----- Listed entries
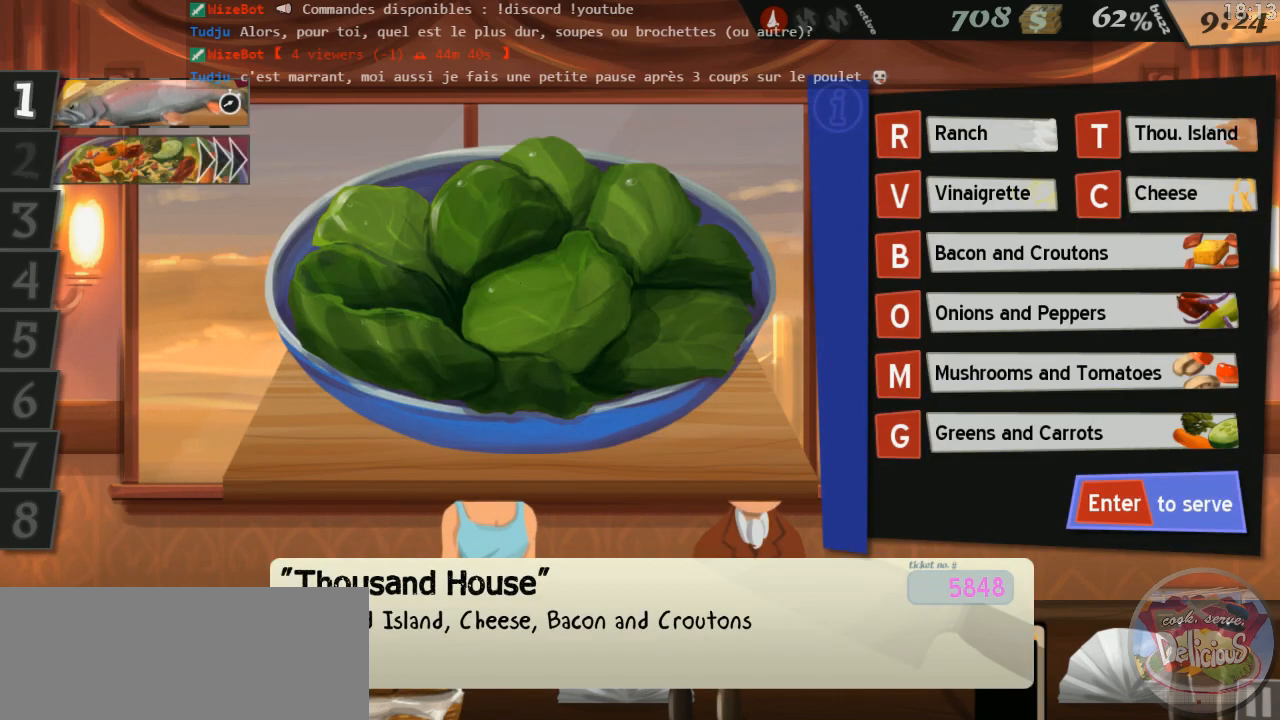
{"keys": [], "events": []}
----------
----- Listed entries
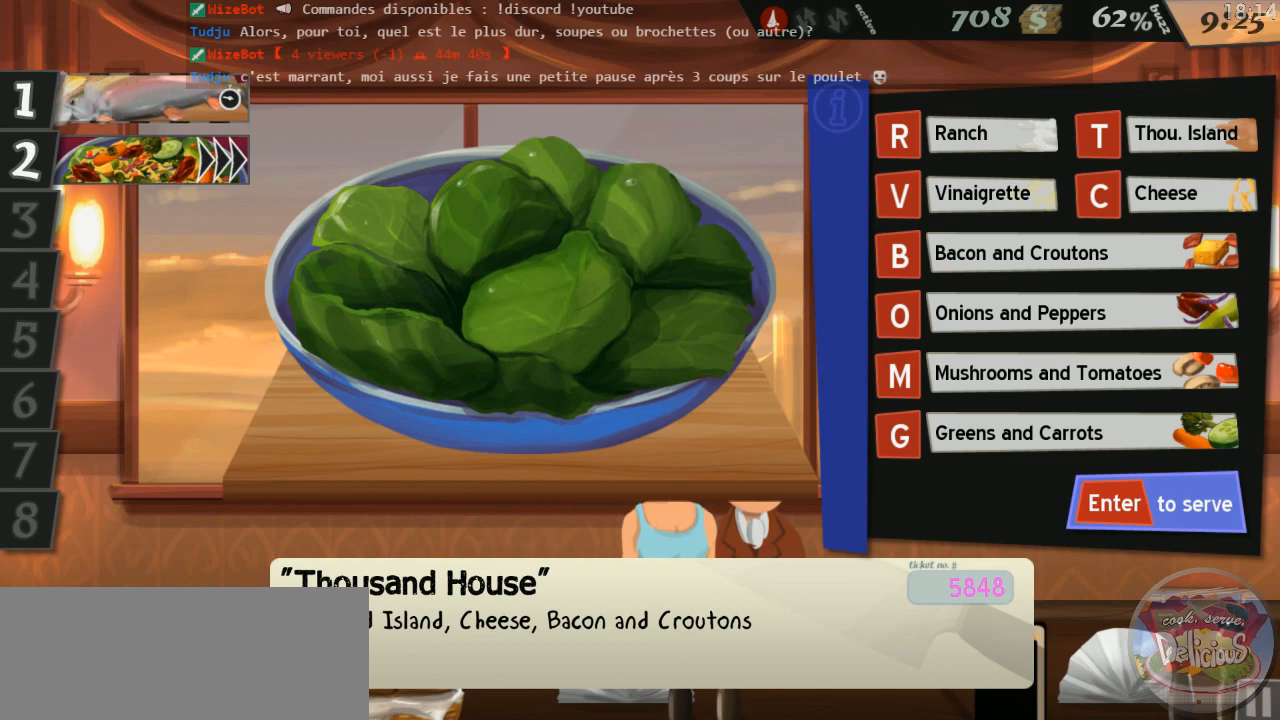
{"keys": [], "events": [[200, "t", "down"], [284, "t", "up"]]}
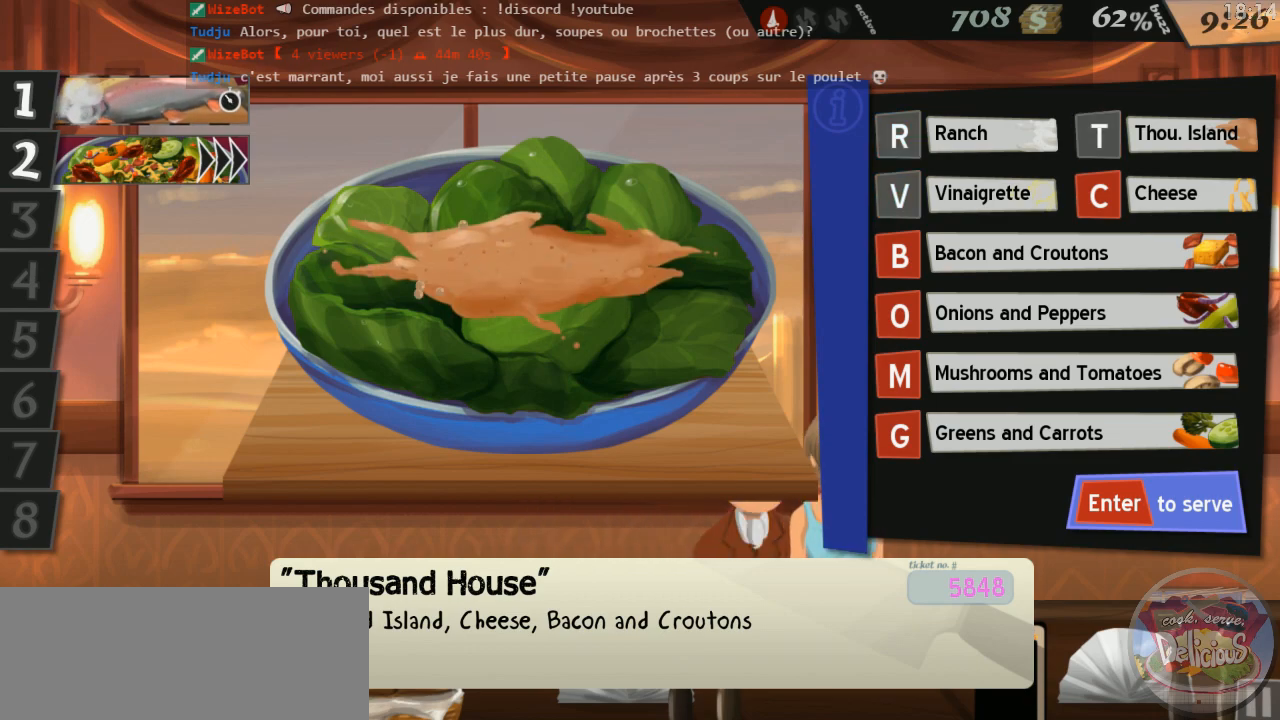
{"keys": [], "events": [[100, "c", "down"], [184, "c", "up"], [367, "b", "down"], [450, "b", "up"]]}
----------
[Task prompt]
Within the data, how many lines hold "down"? Respond with only the number.

[Answer section]
2